Nach Meinung des Oppositionsführers Yair Lapid von der Zentrumspartei Jesch Atid war der Preis, den der Iran durch den israelischen Angriff gezahlt habe, allerdings nicht hoch genug: »Die Entscheidung, keine strategischen und wirtschaftlichen Ziele im Iran anzugreifen, war falsch. Wir hätten einen viel höheren Preis vom Iran verlangen können und sollen.«

Tamir Hayman, der Direktor des Instituts für nationale Sicherheitsstudien (INSS), ist überzeugt, dass der israelische Angriff dem iranischen Regime klare Botschaften übermittelt habe: »Einerseits hat Israel wesentliche Komponenten der iranischen Boden-Boden-Raketenindustrie angegriffen und darüber hinaus die iranischen Luftabwehrsysteme zerstört.« Damit habe Israel klargemacht, dass seine Angriffsfähigkeiten die des Iran übertreffen.

Eskalation oder Entspannung

»Israel gelang es, alle beabsichtigten Ziele anzugreifen, während der Iran dies zuvor nicht geschafft hatte.« Andererseits sei seit Samstag klar, dass »die Entscheidung, einen größeren Konflikt auszulösen, beim iranischen Anführer Khamenei liegt«. Denn der Umfang des Angriffs ermögliche es dem Regime in Teheran, zwischen einer Eskalation oder einer Entspannung zu wählen, ist Hayman sicher.

»Man kann sagen, dass Israel gezielt die strategischen militärischen Fähigkeiten des Iran ins Visier genommen hat«, so Hayman. Das ebene allerdings auch den Weg für eine weitere Gegenreaktion des Iran. Der iranische Führer stehe vor einem schwierigen Dilemma: Keine Reaktion würde eine historische Schwäche bedeuten, während eine Reaktion es Israel ermöglichen würde, dort zuzuschlagen, wo es wirklich wehtut. »All dies geschieht, während die Hisbollah, die erhebliche Bedrohung für Israel, geschwächt ist«, fasst der Experte zusammen.

Der Iran könnte bald reagieren.
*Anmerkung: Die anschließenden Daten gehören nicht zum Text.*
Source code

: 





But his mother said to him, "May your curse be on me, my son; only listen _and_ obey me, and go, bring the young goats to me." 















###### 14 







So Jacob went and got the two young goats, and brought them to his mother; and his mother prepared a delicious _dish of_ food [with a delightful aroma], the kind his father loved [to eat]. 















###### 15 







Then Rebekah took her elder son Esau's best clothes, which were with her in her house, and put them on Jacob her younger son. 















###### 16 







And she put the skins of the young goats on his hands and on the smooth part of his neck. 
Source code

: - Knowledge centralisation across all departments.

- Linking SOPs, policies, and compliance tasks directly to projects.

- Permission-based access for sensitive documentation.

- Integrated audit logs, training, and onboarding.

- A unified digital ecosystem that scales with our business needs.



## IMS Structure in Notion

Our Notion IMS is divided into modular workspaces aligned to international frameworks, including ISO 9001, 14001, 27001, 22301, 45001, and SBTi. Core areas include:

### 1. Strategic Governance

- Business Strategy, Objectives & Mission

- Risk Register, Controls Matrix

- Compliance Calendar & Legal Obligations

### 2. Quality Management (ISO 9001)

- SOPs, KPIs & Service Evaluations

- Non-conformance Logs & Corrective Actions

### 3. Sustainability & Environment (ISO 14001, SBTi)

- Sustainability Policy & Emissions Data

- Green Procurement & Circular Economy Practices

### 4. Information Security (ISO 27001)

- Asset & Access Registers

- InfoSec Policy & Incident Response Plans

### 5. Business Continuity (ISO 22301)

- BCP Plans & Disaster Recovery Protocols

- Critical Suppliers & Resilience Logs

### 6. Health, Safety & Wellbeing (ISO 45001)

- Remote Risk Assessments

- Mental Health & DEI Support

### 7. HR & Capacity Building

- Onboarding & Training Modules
Manche Kommentatoren hoffen sogar darauf.

Moshe Fuzaylov, Senior Fellow am Misgav-Institut für nationale Sicherheit und ehemaliger hochrangiger Beamter des Schin Bet, kommentiert in der rechtskonservativen Gratis-Tageszeitung »Israel Hayom«, dass Israel auf einen Gegenschlag des Iran »hoffen« solle: »Verletzter Stolz und wachsender innerer Druck könnten den Iran zu hastigen Vergeltungsschlägen drängen, vielleicht durch einen weiteren Raketenbeschuss Israels. Sollte dies im Umfeld der US-Wahlen geschehen, könnte es Israel den nötigen Schwung verleihen, um gezieltere Angriffe auf die iranische Atominfrastruktur zu starten.«

Amos Harel von der linksliberalen Tageszeitung »Haaretz« findet ebenfalls, dass »die Bedrohung durch den Iran in der Tat erheblich ist«, es sei allerdings für die Netanjahu-Regierung momentan auch praktisch, die Aufmerksamkeit davon abzulenken, dass Israel mit den Kriegen im Libanon und in Gaza »in einer Falle« feststecke. »Und dies trotz der beeindruckenden Erfolge der israelischen Armee und anderen Sicherheitsorganisationen in den vergangenen Monaten«, gibt Harel zu bedenken.

Ohne einen umfassenden diplomatischen Schritt, der die Amerikaner einbezieht und den dringend notwendigen Kompromiss in der Frage der Freilassung der Geiseln beinhaltet, meint Harel, würde der Krieg noch sehr lange andauern – »und damit einhergehend wird der Preis, den wir zahlen, weiter in die Höhe schnellen«.